··· Available data
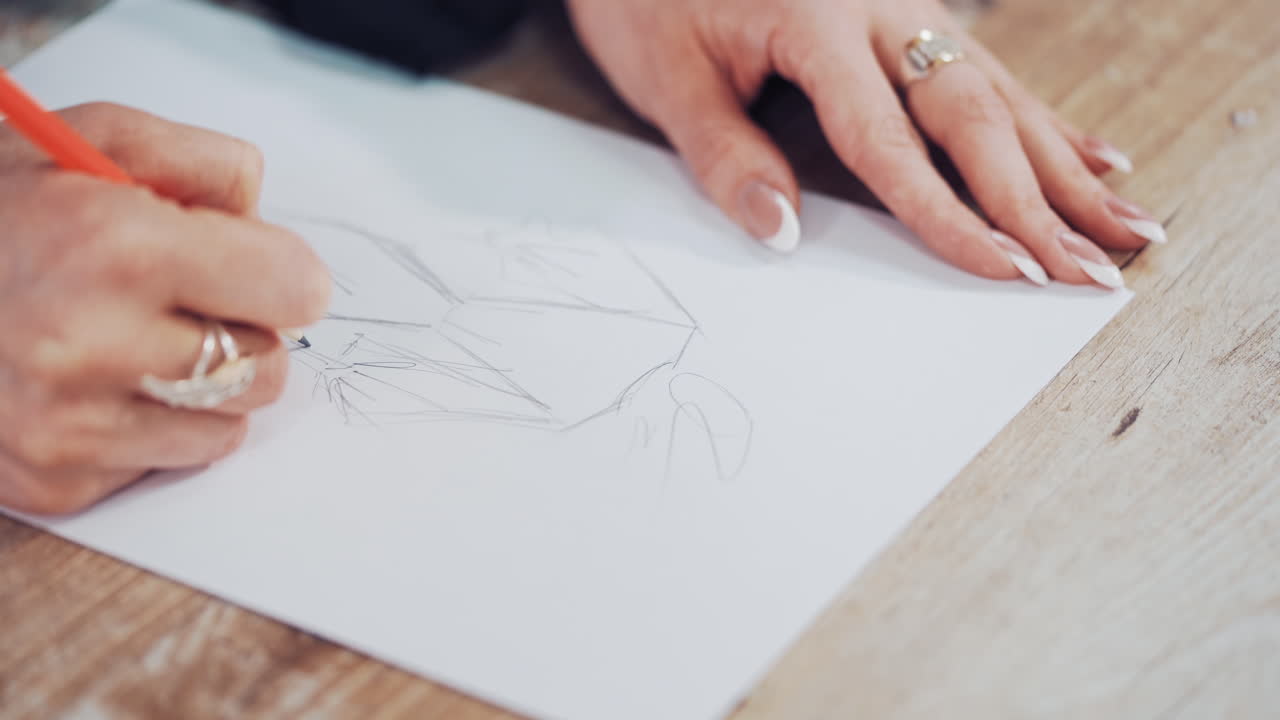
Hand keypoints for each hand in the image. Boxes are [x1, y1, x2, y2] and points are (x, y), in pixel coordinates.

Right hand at [0, 103, 330, 514]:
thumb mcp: (84, 140)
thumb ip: (198, 162)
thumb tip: (265, 219)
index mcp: (111, 248)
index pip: (292, 289)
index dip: (282, 272)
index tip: (257, 266)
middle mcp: (88, 346)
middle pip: (268, 367)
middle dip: (243, 331)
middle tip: (181, 303)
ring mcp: (66, 427)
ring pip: (226, 427)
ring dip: (201, 388)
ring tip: (132, 342)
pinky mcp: (53, 482)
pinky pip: (164, 463)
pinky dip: (148, 429)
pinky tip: (93, 385)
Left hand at [567, 0, 1165, 286]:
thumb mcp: (668, 78)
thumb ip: (726, 155)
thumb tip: (785, 235)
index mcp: (818, 22)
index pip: (893, 142)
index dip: (952, 216)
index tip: (1006, 272)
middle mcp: (879, 8)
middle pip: (975, 114)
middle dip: (1039, 202)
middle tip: (1094, 271)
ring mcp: (902, 7)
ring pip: (999, 93)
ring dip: (1064, 167)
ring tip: (1127, 225)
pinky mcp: (907, 15)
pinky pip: (987, 72)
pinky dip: (1043, 124)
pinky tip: (1091, 158)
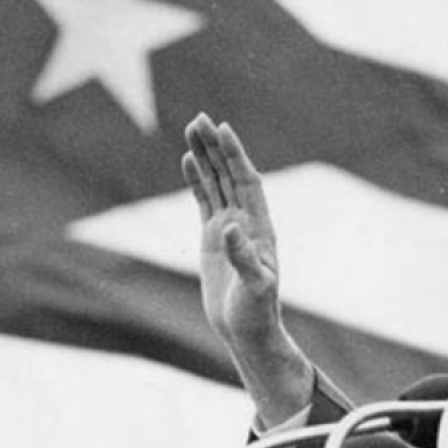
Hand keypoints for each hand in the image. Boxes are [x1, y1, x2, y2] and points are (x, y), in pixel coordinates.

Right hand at [182, 113, 279, 347]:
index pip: (247, 182)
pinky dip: (197, 180)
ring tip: (192, 128)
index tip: (223, 129)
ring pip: (216, 183)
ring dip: (206, 157)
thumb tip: (230, 228)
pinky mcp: (213, 237)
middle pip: (230, 175)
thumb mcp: (255, 287)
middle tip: (200, 118)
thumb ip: (244, 258)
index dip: (236, 156)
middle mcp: (246, 222)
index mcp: (260, 227)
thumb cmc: (257, 311)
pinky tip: (188, 161)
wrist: (247, 329)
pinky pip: (204, 201)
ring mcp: (229, 227)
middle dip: (217, 147)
······
> Problem requirements:
Beginning with the line where "middle pip: (975, 114)" appears, restate word for word every line down to the last one in the data, but keep the pictures out.

> Answer space:
middle pip: (975, 114)
middle dip: (1039, 202)
middle tip: (1094, 271)
ring mcp: (902, 7)
ring pip: (999, 93)
ring dip: (1064, 167)
ring tip: (1127, 225)
pinky mcp: (907, 15)
pinky pip: (987, 72)
pinky dip: (1043, 124)
pinky tip: (1091, 158)
Hand keypoints for each hand in the image. Boxes are [x1, y1, x2, y2] and points are (x, y), in pixel coordinates.

Right hand at [182, 113, 279, 347]:
index pip: (247, 182)
pinky dip: (197, 180)
ring tip: (192, 128)
index tip: (223, 129)
ring pip: (216, 183)
ring dip: (206, 157)
thumb tip: (230, 228)
pinky mcp: (213, 237)
middle pip: (230, 175)
thumb mcp: (255, 287)
middle tip: (200, 118)
thumb ip: (244, 258)
index dip: (236, 156)
middle mcp: (246, 222)
index mcp: (260, 227)
thumb cmc: (257, 311)
pinky tip: (188, 161)
wrist: (247, 329)
pinky pip: (204, 201)
ring mcp: (229, 227)
middle dip: (217, 147)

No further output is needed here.